На крыльце никого не было, и они побежали с матросом через виноградники. Матросу с большим трудом удалось уместиться в «сховище» — пришлось подтянуть колени к подбородку и сидеть скрючившись.
Лиза, оставшаяся на страже в винограднике, тихо позвала:
— Юра!
Он поспешно отскочил от «сховища» и неторопливо подошел к ней.
— Опять секретничаете? — раздался с террасы голос Васи. — Я маме скажу!
Послышался конский топот. И два кавалериста въехали через калитку на дорожку, ведущую к дому.
— Эй, мальчик! — крикнул один, с винтовкой на луке седла. — Тут большевик не пробегал?
— Не знаю…
— Идите в виноградник, — донесся откуда-то голос Османа. — Он в ту сторону бежал. Я видел.
Лиза с ужасом посмотрела на Юру. Тот мотнул головой — «не смотри так».
Они вышли на тропинку.
— Лиза, ты никуда не уходила? — крикнул Осман. — Ты должна была видеть. Скажи!
— Лиза и Юра в винограднике секретничали, — объявил Вася.
Оба курултаевца спешились и с винтовками наперевес вбежали в виноградник. Осторожно раздвигая кусты стволами винтовок, они пошли вдоль рядов винограда.
— Кого вы ищете? — спросил Юра.
— Большевика-матроса, ревкомовца.
— Такой большой, в бушлате? — спросил Юра.
— А говорил, не знаю!
— Вы спрашивали — большевик, а это матрос.
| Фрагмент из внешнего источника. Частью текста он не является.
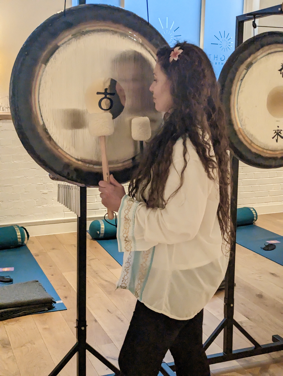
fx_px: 522
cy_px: 188
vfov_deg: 39.6
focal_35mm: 48
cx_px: 142
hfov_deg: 30.3
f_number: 1.85
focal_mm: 6.81
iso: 1250
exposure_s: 1/99.9
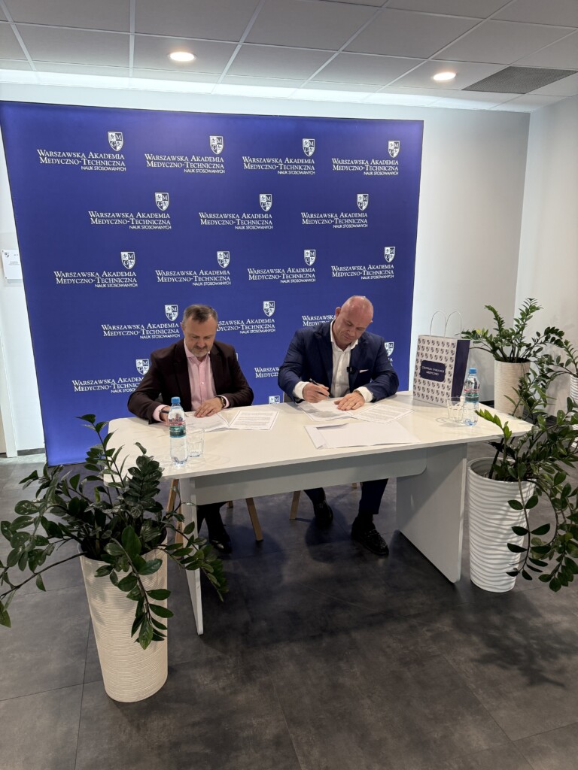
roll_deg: +0.6
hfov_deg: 56.8
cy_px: 385
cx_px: 289
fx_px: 534
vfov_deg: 71.6
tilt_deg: -11.7
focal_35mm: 24
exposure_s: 1/100
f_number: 1.78
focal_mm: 6.76
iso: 250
— Ты видел его? — закричал Осман. — Где?
— Видел, — сказал Юра. — Он выскочил из кустов сирени и побежал по винограднику, а потом свернул на Капсель.
— Через ущелье?
— Наверно…
Курултаевцы вскочили на лошадей и помчались в конец виноградника.
— А я поеду в Судак. Теперь там конец большевикам! — объявил Осман и ушел на черный двор.
Юра и Лиза незаметно переглянулись. Он кивнул головой, приглашая ее идти за собой, и медленно пошел к веранде.